VORLIEGENDER TEXT
┄┄┄┄┄┄┄┄┄┄

Eine Gratwanderung – Die Visualisierung eines Ofens vom Typ Tannenberg

Wie schwierig das Erstellen einer schlüssigen und in sich stimmigen Rekonstruktion sein kann, zeigt sich an der Visualisierung eines Ofens mit Kacheln vom Typ Tannenberg. Der mit der Nutzung als Raumheizung einhergehende Verschleiß1 und die Plazierung der Öfen in repräsentativen Räumen, die im ausgehenden 14. Jahrhundert fast immer in den oberen Stockwerken eines Gebäudes zu verorten sind,2 hatte zur Folge, daß kein einziger, auch nicht in Teilen, auf uns gekommen ist.

Rekonstruktion des Kachelofens von der Burg Tannenberg von Hefner/Wolfs 1850

Aufgrund des Fehlens zeitgenössischer Abbildungen in Kombination mit dem völligen Verschwinden sämtlicher Öfen, auch im archäologischen Befund, bieten sich als Ansatzpunkte für die Rekonstruktion die Kachelfragmente selbst an. Dies erkannten bereits Joseph von Hefner und Johann Wilhelm Wolf in ihrer im Jahre 1850 erschienenen Publikation der Grabungsbefunde und -funde von der Burg Tannenberg.3 Ihre Ofenrekonstruktion fußt, wie auch die späteren Visualisierungen, auf der Analyse von Kacheln der zweiten Dieburger Werkstattphase. Bei Hefner/Wolf ist ein kubischer Feuerkasten mit einem sich konisch nach oben verjüngenden Oberofen kombiniert. Der gesamte Ofenkörper ist flächendeckend mit reliefierten Halbzylinderkacheln besetzt.

┄┄┄┄┄┄┄┄┄┄

ERFASSTE ANGABEN
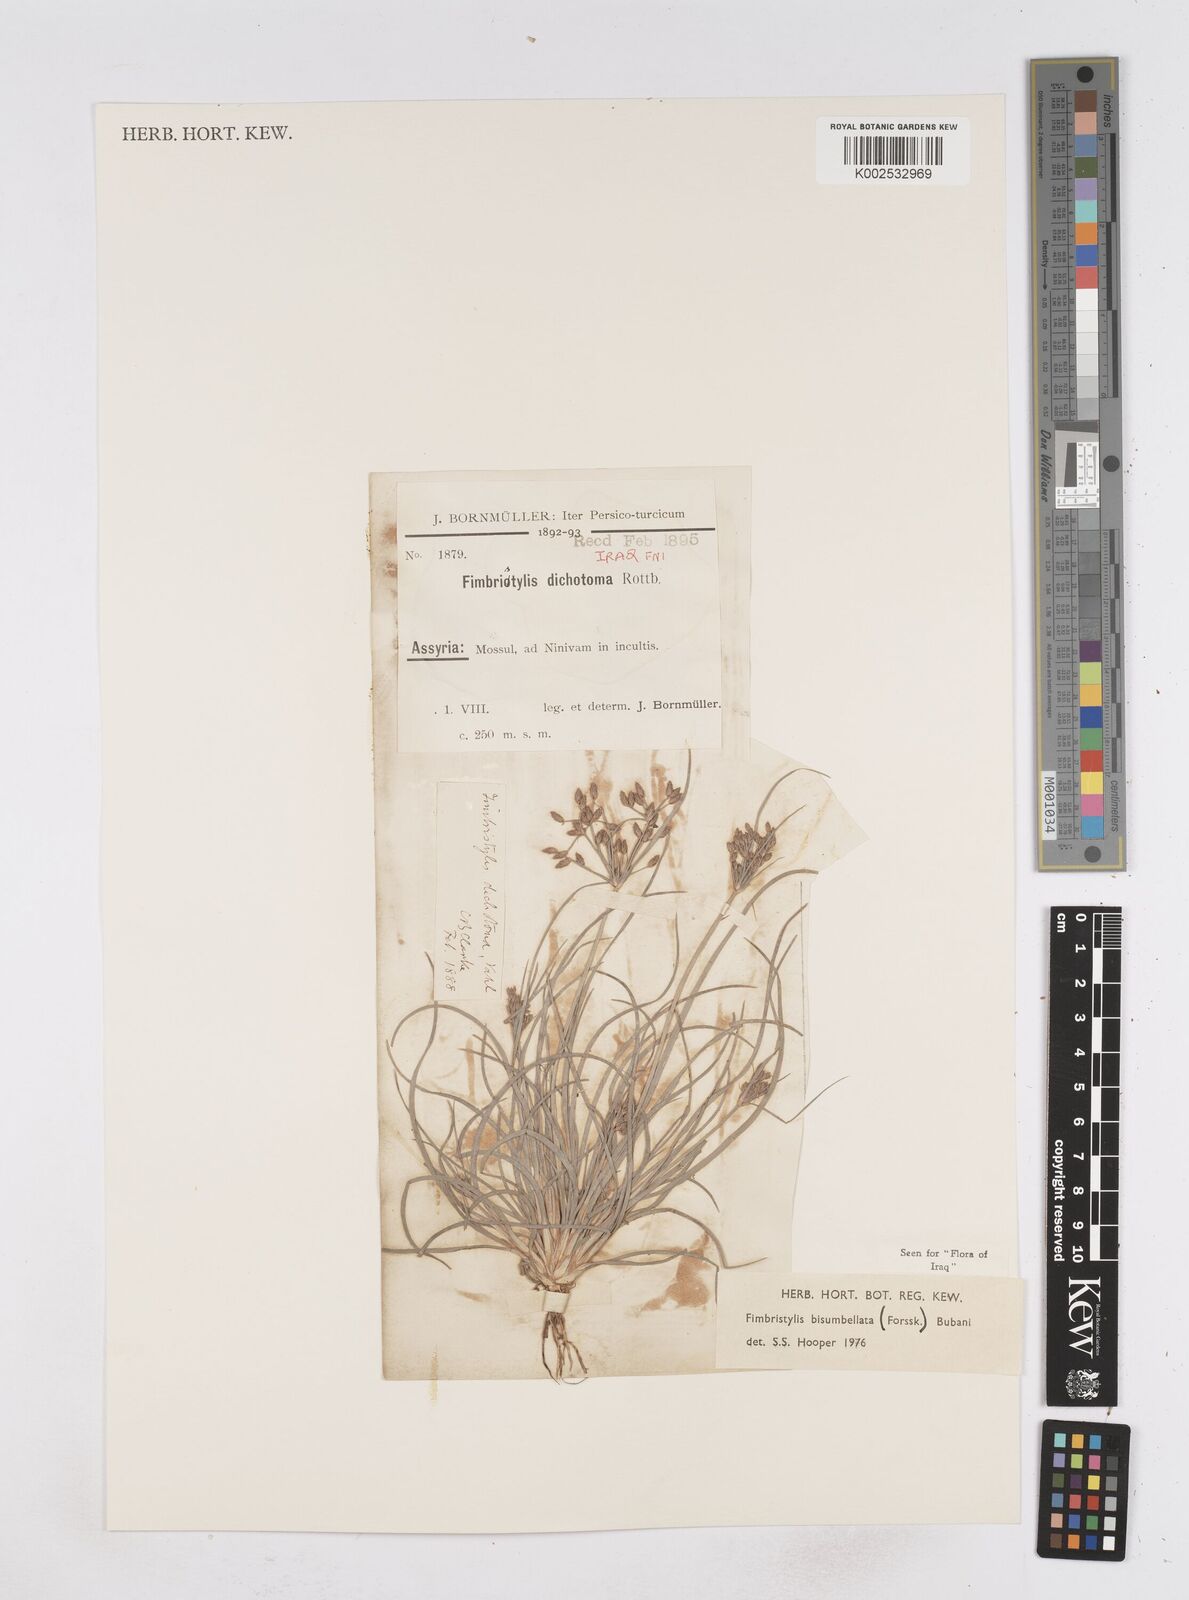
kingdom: Plantae
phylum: Tracheophyta
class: Liliopsida
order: Poales
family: Cyperaceae
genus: Fimbristylis
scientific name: Fimbristylis bisumbellata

┄┄┄┄┄┄┄┄┄┄

IHRE AUFGABEN
A. Womit ist laut dem Text über den Ofen vom Typ Tannenberg der gesamte Ofenkörper in der Rekonstruktion von Hefner/Wolf besetzt?
B. Schreiben Sie aus dem Text über den Ofen vom Typ Tannenberg die Passage von „Wie schwierig das“ bis „uns gekommen ist.“ wortgetreu ab.

ANTWORTEN
A. Mit reliefierten Halbzylinderkacheln, und zwar flächendeckend.

B.
Wie schwierig das Erstellen einer schlüssigen und in sich stimmigen Rekonstruktion sein kann, zeigt sich an der Visualisierung eines Ofens mit Kacheln vom Typ Tannenberg. Der mit der Nutzung als Raumheizung einhergehende Verschleiß1 und die Plazierung der Öfen in repräsentativen Räumen, die im ausgehenden 14. Jahrhundert fast immer in den oberen Stockwerken eines Gebäudes zu verorten sind,2 hatte zur Folge, daß kein einziger, auch nicht in Teilen, auf uns gekommen ist.